Let $F_q$ be a finite field ($q$ is a power a prime) and irreductible polynomial $f(X)\in F_q[X]$ with degree $n\geq 2$.
I have to see that $F_{q^n}$ is the splitting field of $f$ over $F_q$, and that all the roots of $f$ have the same order under the multiplicative group $F^*_{q^n}$.
What I know so far:
- $F_{q^n}$ is the finite field of $q^n$ elements and its elements are the roots of the polynomial $g(X) = X^{q^n}-X \in F_q[X]$. I read here that $g$ is the product of all the monic polynomials of $F_q[X]$ which divide $g$. So $f$ must divide $g$. Because of this, if $f | g$ we have that, as $g$ generates the elements of $F_{q^n}$, thus $f$ splits in $F_{q^n}$.

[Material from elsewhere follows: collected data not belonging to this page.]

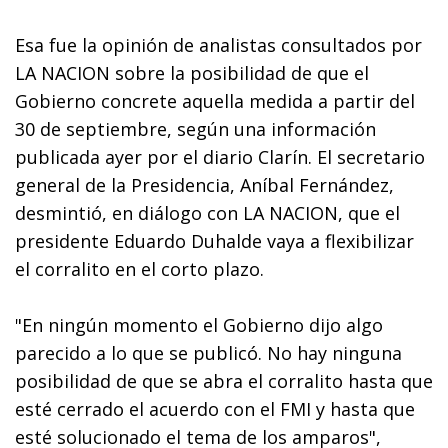
Esa fue la opinión de analistas consultados por
LA NACION sobre la posibilidad de que el
Gobierno concrete aquella medida a partir del
30 de septiembre, según una información
publicada ayer por el diario Clarín. El secretario
general de la Presidencia, Aníbal Fernández,
desmintió, en diálogo con LA NACION, que el
presidente Eduardo Duhalde vaya a flexibilizar
el corralito en el corto plazo.
"En ningún momento el Gobierno dijo algo
parecido a lo que se publicó. No hay ninguna
posibilidad de que se abra el corralito hasta que
esté cerrado el acuerdo con el FMI y hasta que
esté solucionado el tema de los amparos",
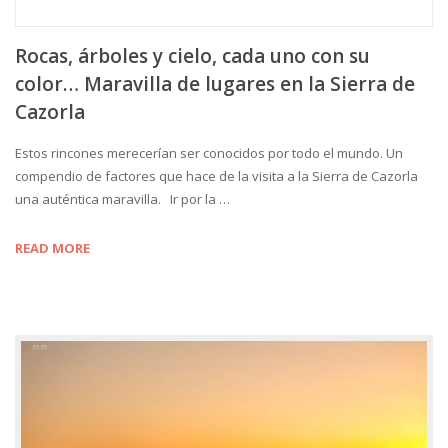
Rocas, árboles y cielo, cada uno con su
color… Maravilla de lugares en la Sierra de
Cazorla
Estos rincones merecerían ser conocidos por todo el mundo. Un
compendio de factores que hace de la visita a la Sierra de Cazorla
una auténtica maravilla. Ir por la …
READ MORE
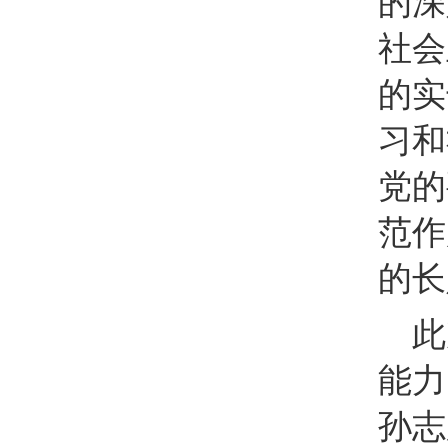
的深
社会
的实
习和
党的
范作
的长
此
能力
孙志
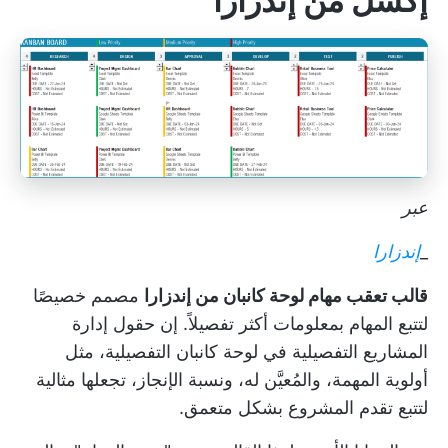
إكسل من إندزارا
عبر
_
إندزارا
قالب تعقب مهام لوحة كانبان من إندزارا
مصمم خصيصًا
لتتبع المهام بمعلومات أكثر تفصيلاً. إن حقول إدارة
المشاريع التفصيلية في لوحة كانبان التفصيلية، مثل
أولوية المهمة، والمُعيَّن له، ونسبة الإنجاز، تجعلها مثالية
لتتبع تقدم المشروع بشكل متعمق.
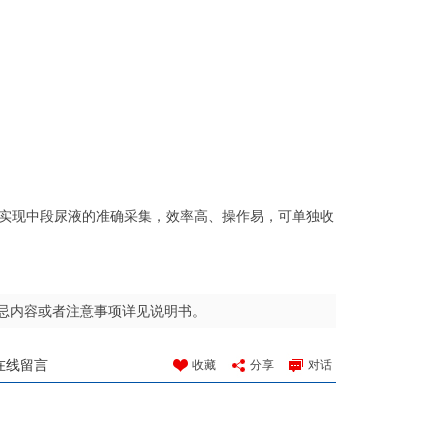
实现中段尿液的准确采集，效率高、操作易，可单独收
忌内容或者注意事项详见说明书。
在线留言
收藏
分享
对话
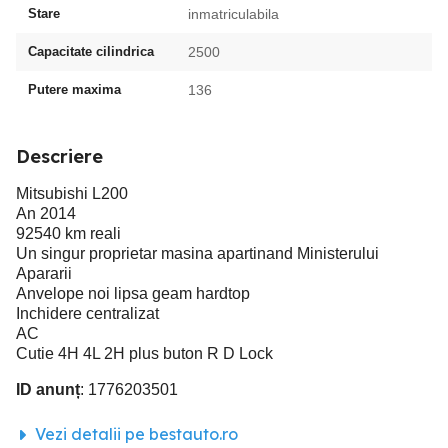
Stare
inmatriculabila
Capacitate cilindrica
2500
Putere maxima
136
Descriere
Mitsubishi L200
An 2014
92540 km reali
Un singur proprietar masina apartinand Ministerului
Apararii
Anvelope noi lipsa geam hardtop
Inchidere centralizat
AC
Cutie 4H 4L 2H plus buton R D Lock
ID anunț
: 1776203501
Vezi detalii pe bestauto.ro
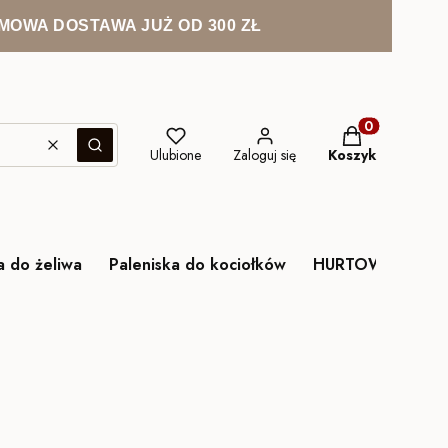
MOWA DOSTAWA JUŻ OD 300 ZŁ
Produkty w kos
Wyczyść
Szukaj
Ulubione
Zaloguj się
Koszyk
a do żeliwa
Paleniska do kociołków
HURTOWNIA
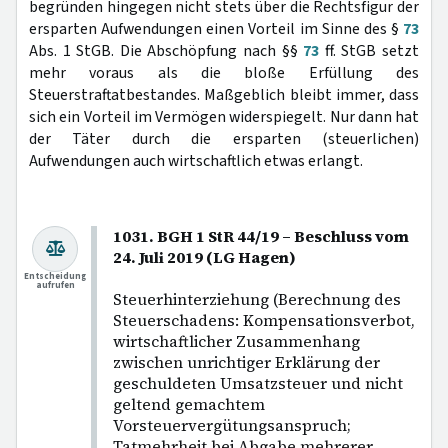
begründen hingegen nicht stets über die Rechtsfigur der
ersparten Aufwendungen einen Vorteil im Sinne des §
73
Abs. 1 StGB. Die Abschöpfung nach §§
73
ff. StGB setzt
mehr voraus als die bloße Erfüllung des
Steuerstraftatbestandes. Maßgeblich bleibt immer, dass
sich ein Vorteil im Vermögen widerspiegelt. Nur dann hat
der Täter durch die ersparten (steuerlichen)
Aufwendungen auch wirtschaftlich etwas erlangt.
1031. BGH 1 StR 44/19 – Beschluss vom
24. Juli 2019 (LG Hagen)
Entscheidung
aufrufen
Steuerhinterziehung (Berechnung des
Steuerschadens: Kompensationsverbot,
wirtschaftlicher Zusammenhang
zwischen unrichtiger Erklärung der
geschuldeten Umsatzsteuer und nicht
geltend gemachtem
Vorsteuervergütungsanspruch;
Tatmehrheit bei Abgabe mehrerer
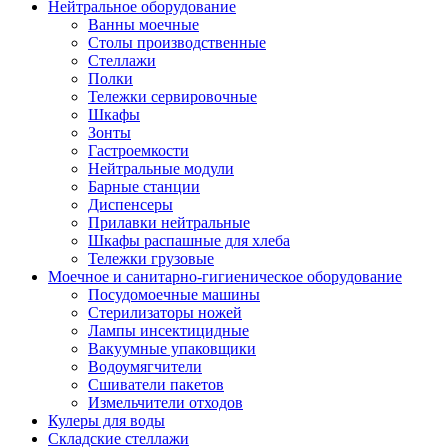
Нейтральное оборудование
Ванны моечные
Столы производственные
Стеллажи
Полки
Тележки сервировочные
Шкафы
Зонты
Гастроемкости
Нейтральные модули
Барные станции
Диспенсеры
Прилавки нейтральные
Шкафы распашные для хлеба
Тележки грузовые
Моечное и санитарно-гигиеническое оборудование
Посудомоечные машины
Стерилизаторы ножей
Лампы инсектицидные
Вакуумные упаковщики
Водоумягчители
Сшиватели пакетов
Измельчители отходов
Кулеры для воды
Складские стеллажи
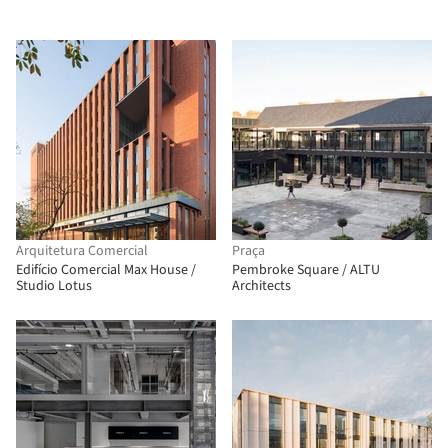
Arquitetura Comercial
Praça
Edifício Comercial Max House /
Pembroke Square / ALTU
Studio Lotus
Architects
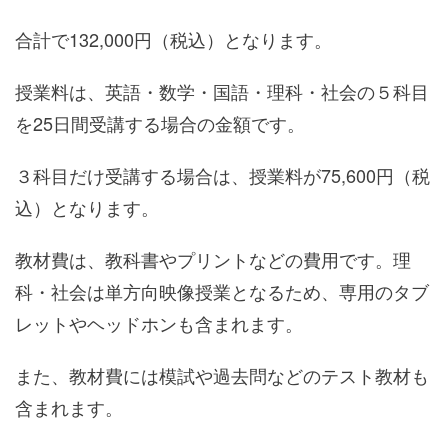
合計で132,000円（税込）となります。
授業料は、英語・数学・国語・理科・社会の５科目
を25日間受講する場合の金額です。
３科目だけ受講する場合は、授業料が75,600円（税
込）となります。
教材費は、教科書やプリントなどの費用です。理
科・社会は単方向映像授業となるため、専用のタブ
レットやヘッドホンも含まれます。
また、教材費には模試や過去問などのテスト教材も
含まれます。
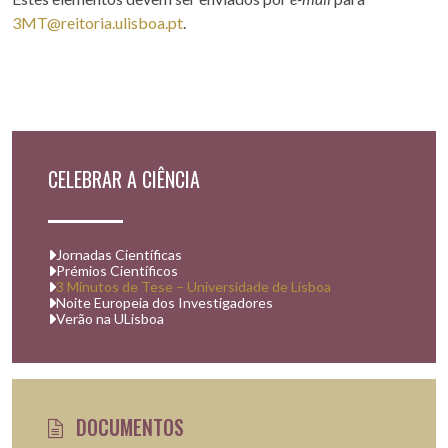
3MT@reitoria.ulisboa.pt
.
CELEBRAR A CIÊNCIA
Jornadas Científicas
Prémios Científicos
3 Minutos de Tese – Universidade de Lisboa
Noite Europeia dos Investigadores
Verão na ULisboa
DOCUMENTOS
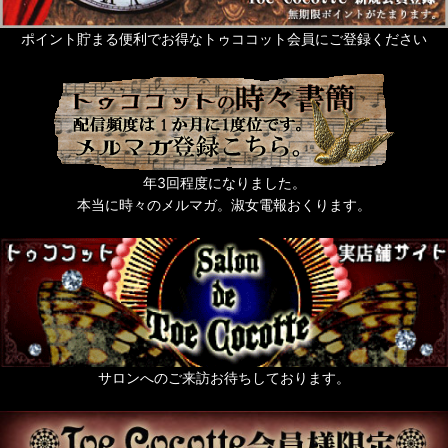
ポイント貯まる便利でお得なトゥココット会員にご登録ください
年3回程度になりました。
本当に時々のメルマガ。淑女電報おくります。
サロンへのご来訪お待ちしております。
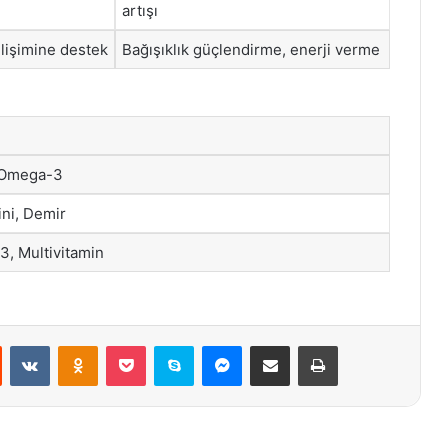
artışı
lişimine destek
Bağışıklık güçlendirme, enerji verme
, Omega-3
ini, Demir
3, Multivitamin
st
Reddit
VKontakte
Odnoklassniki
Pocket
Skype
Messenger
E-Posta ile paylaş
Yazdır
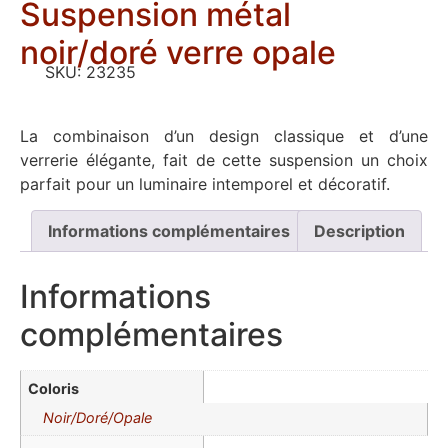
Suspension métal
noir/doré verre opale
SKU:
23235
La combinaison d’un design classique et d’une
verrerie élégante, fait de cette suspension un choix
parfait pour un luminaire intemporel et décoratif.
Informations complémentaires
Description
Informations
complémentaires
Coloris
Noir/Doré/Opale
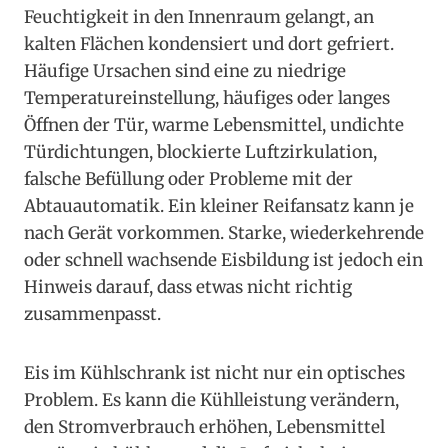
Feuchtigkeit in den Innenraum gelangt, an
kalten Flächen kondensiert und dort gefriert.
Häufige Ursachen sind eine zu niedrige
Temperatureinstellung, häufiges oder langes
Öffnen der Tür, warme Lebensmittel, undichte
Türdichtungen, blockierte Luftzirkulation,
falsche Befüllung oder Probleme mit der
Abtauautomatik. Ein kleiner Reifansatz kann je
nach Gerät vorkommen. Starke, wiederkehrende
oder schnell wachsende Eisbildung ist jedoch ein
Hinweis darauf, dass etwas nicht richtig
zusammenpasst.
Eis im Kühlschrank ist nicht nur ein optisches
Problem. Es kann die Kühlleistung verändern,
den Stromverbrauch erhöhen, Lebensmittel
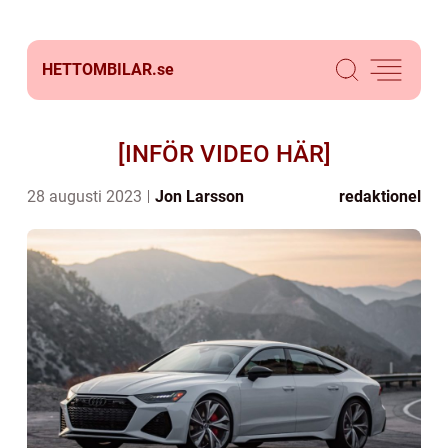
HETTOMBILAR.
se
[INFÖR VIDEO HÄR]
28 augusti 2023
Jon Larsson
redaktionel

- About the order of the roots, I know that $|F^*_{q^n}| = \phi(q^n)$. But this group is the Galois group of the extension over $F_p$, where $q = p^m$, for some $m\geq 1$. So if you consider the extension $F_{q^n}$ over $F_q$, you have that its degree is $n$, but... here I made a mess in my head and I really don't know how to finish this.
I would appreciate if someone points out something about the second point or anything I could have done wrong on the first one. Many thanks in advance!